### Dataset entries
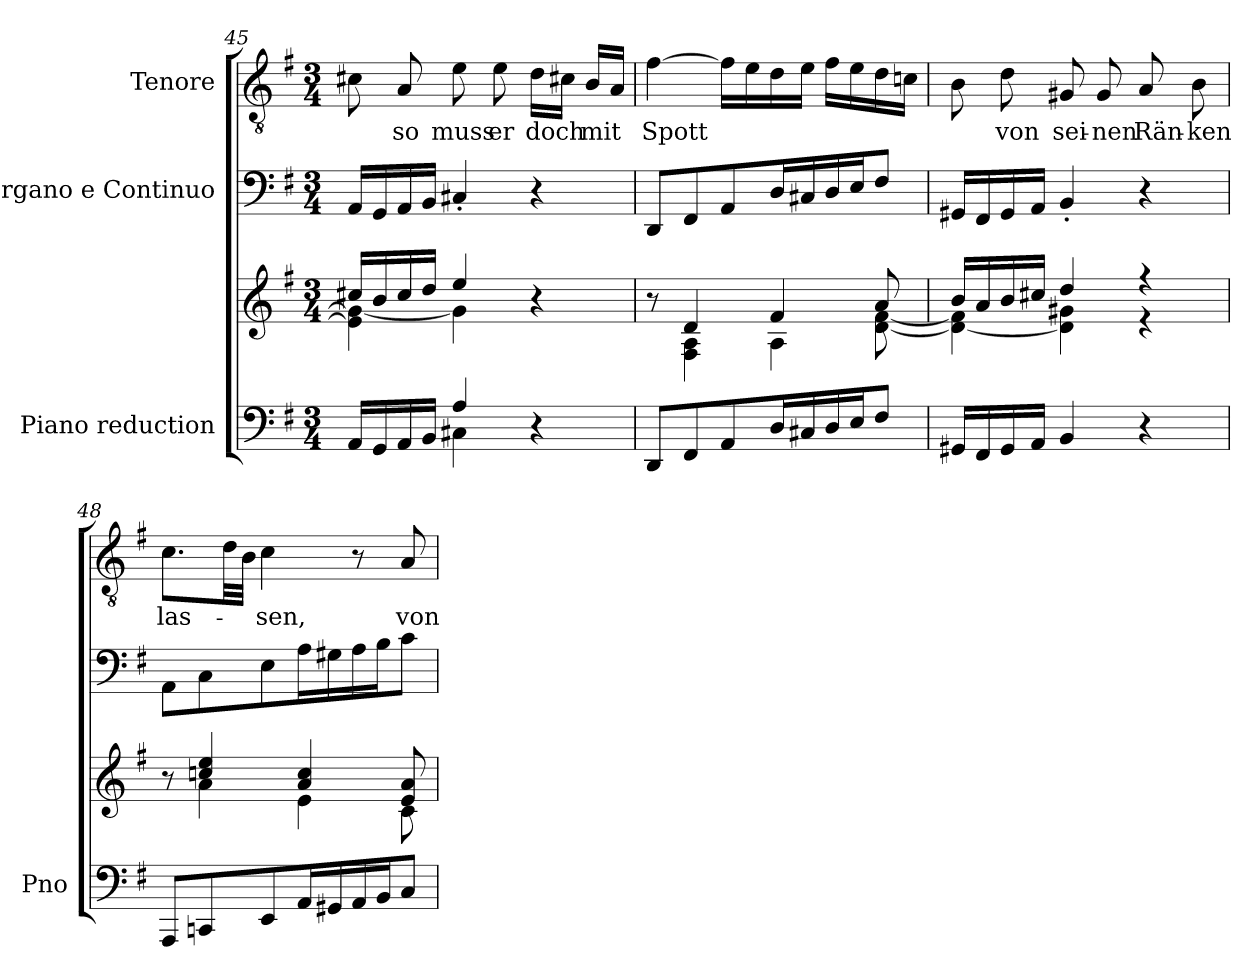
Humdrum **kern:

**kern	**kern	**kern	**kern	**text
*part3	*part3	*part2	*part1	*part1
*staff4	*staff3	*staff2	*staff1	*staff1
*I"Piano reduction	*	*I"Organo e Continuo	*I"Tenore	*
*I'Pno	*	*	*	*
*clefF4	*clefG2	*clefF4	*clefGv2	*
*k[f#]	*k[f#]	*k[f#]	*k[f#]	*
*M3/4	*M3/4	*M3/4	*M3/4	*
=45	=45	=45	=45	=45
*^	*^	*	*	*
16AA/LL	4ryy	16cc#X/LL	4e\] 4g\_	16AA/LL	8c#X\	.
16GG/	.	16b/	.	16GG/	.	.
!	!	!	!	!	!	!LO:LY:b
16AA/	.	16cc#/	.	16AA/	8A/	so
16BB/JJ	.	16dd/JJ	.	16BB/JJ	.	.
!	!	!	!	!	!	!LO:LY:b
4A/	4C#X\	4ee/	4g\]	4C#X'/	8e\	muss
!	!	!	!	!	!	!LO:LY:b
.	.	.	.	.	8e\	er
!	!	!	!	!	!	!LO:LY:b
4r	4ryy	4r	4ryy	4r	16d\LL	doch
.	.	.	.	.	16c#X\JJ	.
!	!	!	!	!	!	!LO:LY:b
.	.	.	.	.	16B/LL	mit
.	.	.	.	.	16A/JJ	.
*v	*v	*	*	*	*	*
!!LO:LB:g=z
=46	=46	=46	=46	=46	=46
!	!	!	!	!	!LO:LY:b
8DD/L	8r	8ryy	8DD/L	[4f#\	-Spott
8FF#/	4d/	4F#\ 4A\	8FF#/	.	.
8AA/	.	.	8AA/	16f#\LL]	.
.	.	.	.	16e\	.
16D/L	4f#/	4A\	16D/L	16d\	.
16C#X/	.	.	16C#X/	16e\JJ	.
16D/	.	.	16D/	16f#\LL	.
16E/J	.	.	16E/J	16e\	.
8F#/J	8a/	[8d\ [8f#\	8F#/J	16d\	.
.	.	.	.	16cn\JJ	.
=47	=47	=47	=47	=47	=47
16GG#i/LL	16b/LL	4d\_ 4f#\]	16GG#X/LL	8B\	.
16FF#/	16a/	.	16FF#/	.	.
!	!	!	!	!	!LO:LY:b
16GG#/	16b/	.	16GG#/	8d\	von
16AA/JJ	16cc#X/JJ	.	16AA/JJ	.	.
!	!	!	!	!	!LO:LY:b
4BB/	4dd/	4d\] 4g#X\	4BB'/	8G#X/	sei-
!	!	!	!	!	!LO:LY:b
.	.	.	.	8G#/	-nen
!	!	!	!	!	!LO:LY:b
4r	4r	4r	4r	8A/	Rän-
!	!	!	!	!	!LO:LY:b
.	.	.	.	8B\	-ken
=48	=48	=48	=48	=48	=48
!	!	!	!	!	!LO:LY:b
8AAA/L	8r	8ryy	8AA\L	8.c\L	las-
8CCn/	4ccn/ 4ee/	4a\	8C\	.	.
.	.	.	.	32d\LL	.
.	.	.	.	32B\JJJ	.
!	!	!	!	!	!LO:LY:b
8EE/	.	.	8E\	4c\	-sen,
16AA/L	4a/ 4cc/	4e\	16A\L	.	.
16GG#X/	.	.	16G#X\	.	.
16AA/	.	.	16A\	8r	.
16BB/J	.	.	16B\J	.	.
!	!	!	!	!	!LO:LY:b
8C/J	8e/ 8a/	8c\	8c\J	8A/	von
*	*v	*v	*	*	*
=	=	=	=	=
*-	*-	*-	*-	*-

### To do
List every line in the records above that contains the string "kern". Case counts.

### Reply to the exercise
Humdrum **kern:
**kern	**kern	**kern	**kern	**text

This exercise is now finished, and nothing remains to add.